薬剤関連顎骨壊死は、抜歯、けが、放射線療法の後に起こることもあれば、はっきりした理由が分からない場合もあります。
治療は経験豊富な口腔外科医が行うのが最善です。
薬剤関連顎骨壊死を予防するため、必要な口腔外科手術があるなら、可能な限りビスホスホネート系薬剤を使用する前に行っておくべきです。
「顎骨壊死」は通常「薬剤に関連した」病態であり、主にビスホスホネート系薬剤またはデノスマブを過去に使用していたか、現在使用している人に発生しますが、薬剤に関連したものである場合は薬剤関連顎骨壊死と呼ばれます。ビスホスホネート系薬剤とデノスマブは、骨粗しょう症や骨腫瘍などの病気がある人に骨密度の低下を抑えるために使用される薬剤です。薬剤関連顎骨壊死を起こす人の大半は、がんに対して高用量のビスホスホネート系薬剤を静脈内投与する治療を受けています。非常にまれですが、閉経後の骨粗しょう症に対してビスホスホネート系薬剤を服用している人でも薬剤関連顎骨壊死が認められています。がんのない人やビスホスホネート系薬剤もデノスマブも使用していない人が顎骨壊死を発症する可能性もありますが、極めてまれなことです。

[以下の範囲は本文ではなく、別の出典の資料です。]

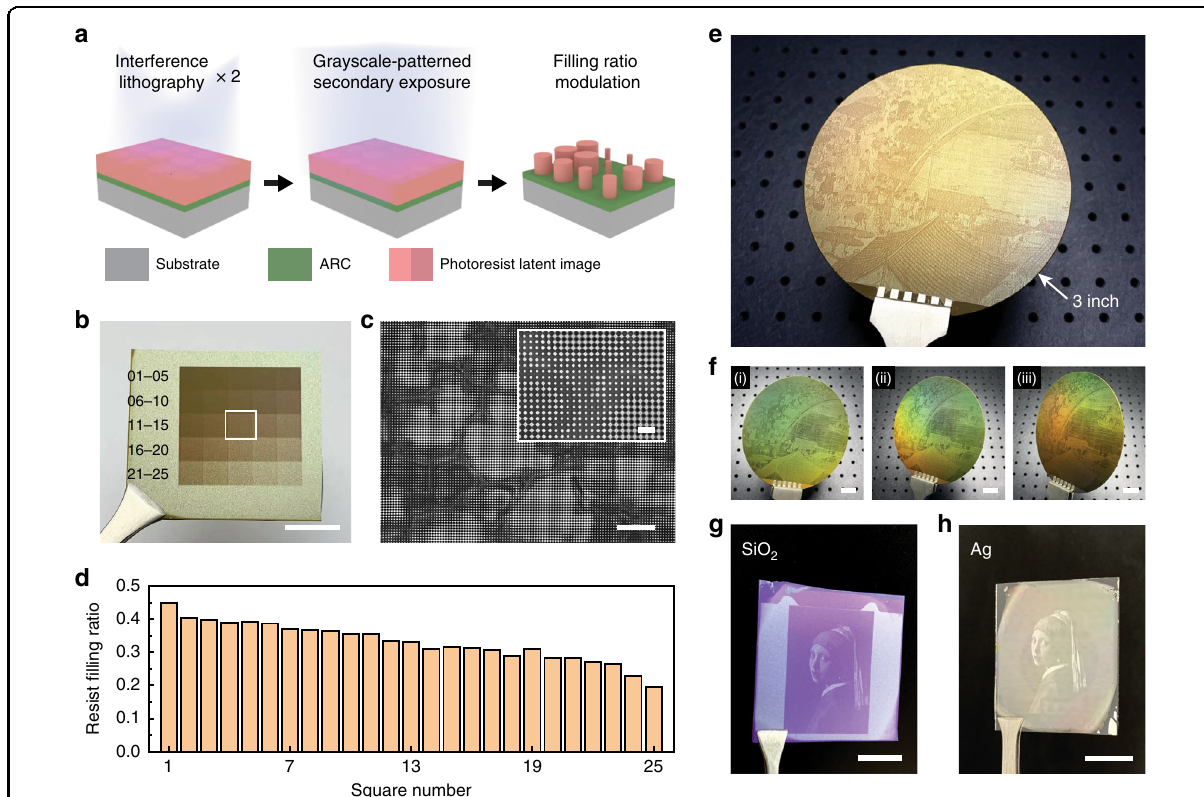
Fig. 5 Large-area grayscale painting using IL-GPSE. a Schematic of spatial modulation of fi lling ratio for 2D nanostructures using IL-GPSE. b The photograph of 25 squares of 700-nm-period 2D patterns on photoresist modulated by SE projection, showing a clear grayscale change from dark brown to light gold. c SEM images of the region labeled using white box in b . d Fraction area of photoresist calculated from SEM images of Fig. S15, showing a negative correlation between the photoresist fi lling ratio and the SE dose. e A photograph of the 3-inch grayscale painting of Along the River During the Qingming Festival in photoresist patterned by IL-GPSE. f A dynamic structural color due to the residual diffraction at tilting angles. Grayscale paintings patterned by IL-GPSE are further g etched into 300-nm-thick SiO 2 -coated Si wafer, or h deposited with 50-nm-thick Ag on glass. Scale bars, 2 µm (inset in c ), 10 µm ( c ), and 1 cm ( b , f – h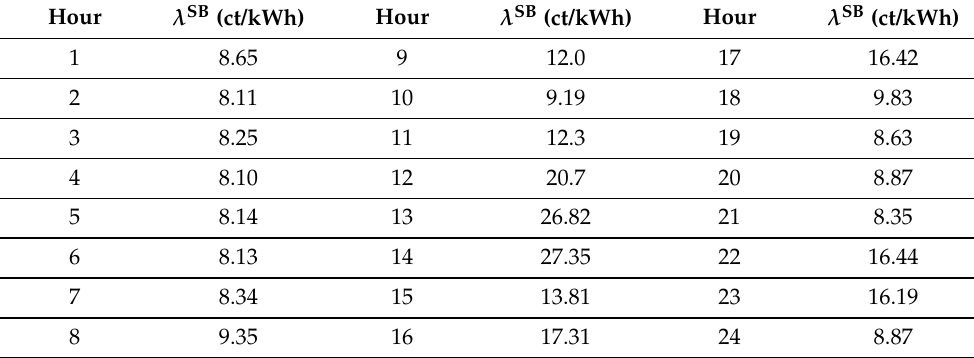
Table 4. Utility rates.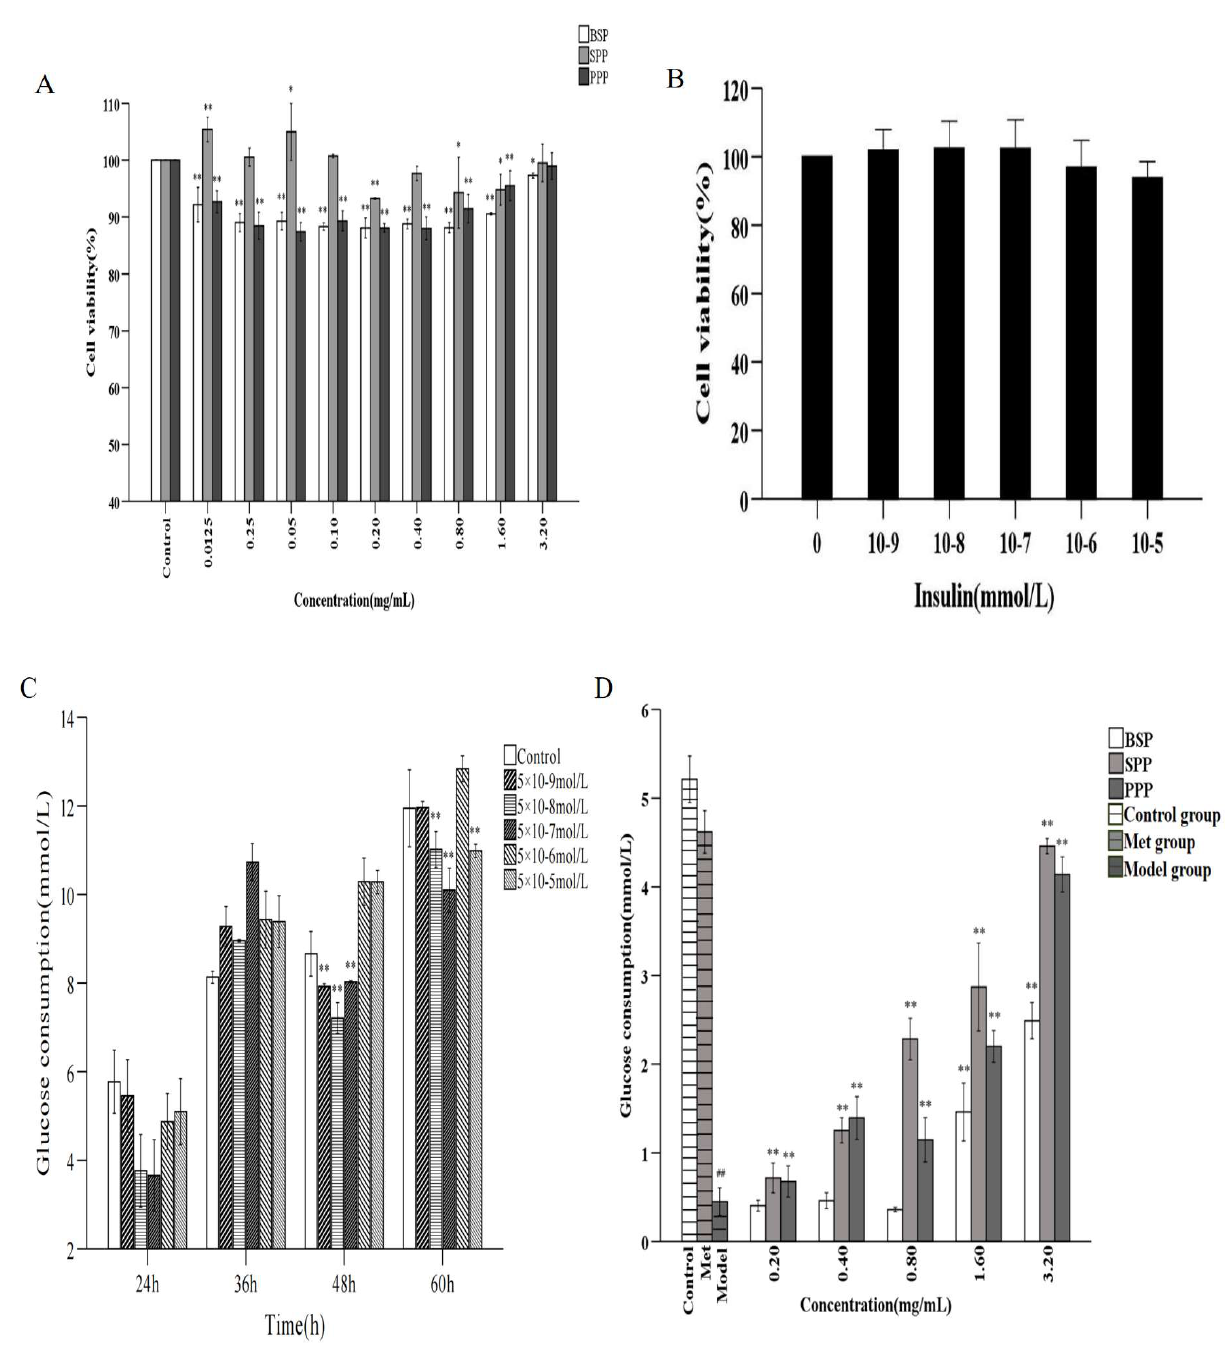
Figure 2. Analysis of hypoglycemic activity in vivo. ( A ) Effects of SPP, BSP, and PPP on HepG2 cytotoxicity. Note: ** ( p < 0.01) and * ( p < 0.05) indicate the difference between the experimental group and the blank group. ( B ) Effects of different insulin concentrations on HepG2 cells. ( C ) Effects of different insulin concentrations on IR HepG2 cell model. Note: ** ( p < 0.01) indicate the difference between the experimental group and the blank group. ( D ) Effects of polysaccharides on glucose consumption of IR HepG2 cells. Control: control group; Model: insulin resistance model group; Met: positive control group. Note: ** ( p < 0.01) show that there was a significant difference between the polysaccharide group and the model group; ## ( p < 0.01) represent significant differences between the model group and the blank group.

薬剤関連顎骨壊死はいつでも発生する可能性があり、抜歯や外傷の後に発生することもあります。(頭頸部への放射線療法によって放射線性骨壊死と呼ばれるよく似た疾患が引き起こされることがあります。)ときに、あごの骨の感染症(骨髄炎)が誤って薬剤関連顎骨壊死と診断されることがあります。
ビスホスホネート系薬剤を服用している骨粗しょう症の人が薬剤関連顎骨壊死を発症するリスクは、極めて低いです。ビスホスホネート系薬剤は処方通りに継続して服用するべきです。ただし、可能であれば、口腔外科手術が必要なときは、ビスホスホネート系薬剤の使用を開始する前に行うべきです。また、ビスホスホネート系薬剤を服用している間は、口の中を清潔に保ち続ける必要があります。
薬剤関連顎骨壊死の症状
薬剤関連顎骨壊死では、通常は痛みが起き、口や顎の部位から膿が排出されることがあります。ただし、症状がまったく出ない人もいます。
薬剤関連顎骨壊死の診断
歯科医、口腔外科医、または医師による評価
薬剤関連顎骨壊死の診断は、歯科医、口腔外科医、ときに一般の医師による評価の過程で下されます。
薬剤関連顎骨壊死の治療
壊死した骨の除去
抗菌薬と洗口液の使用
薬剤関連顎骨壊死は治療が難しいため、その治療経験が豊富な口腔外科医に相談すべきです。薬剤関連顎骨壊死の治療としては、典型的には損傷した骨の一部を削り取った上で、抗菌薬を服用し、洗口液を使用します。治療後は、口腔外科医のフォローアップを受け、治癒を評価してもらうほか、適切な口腔衛生で患部が清潔に保たれていることを確認してもらいます。
すべての患部を手術で取り除くと、状態がさらに悪化することがあり、そのような手術は最初に選択すべき治療法ではありません。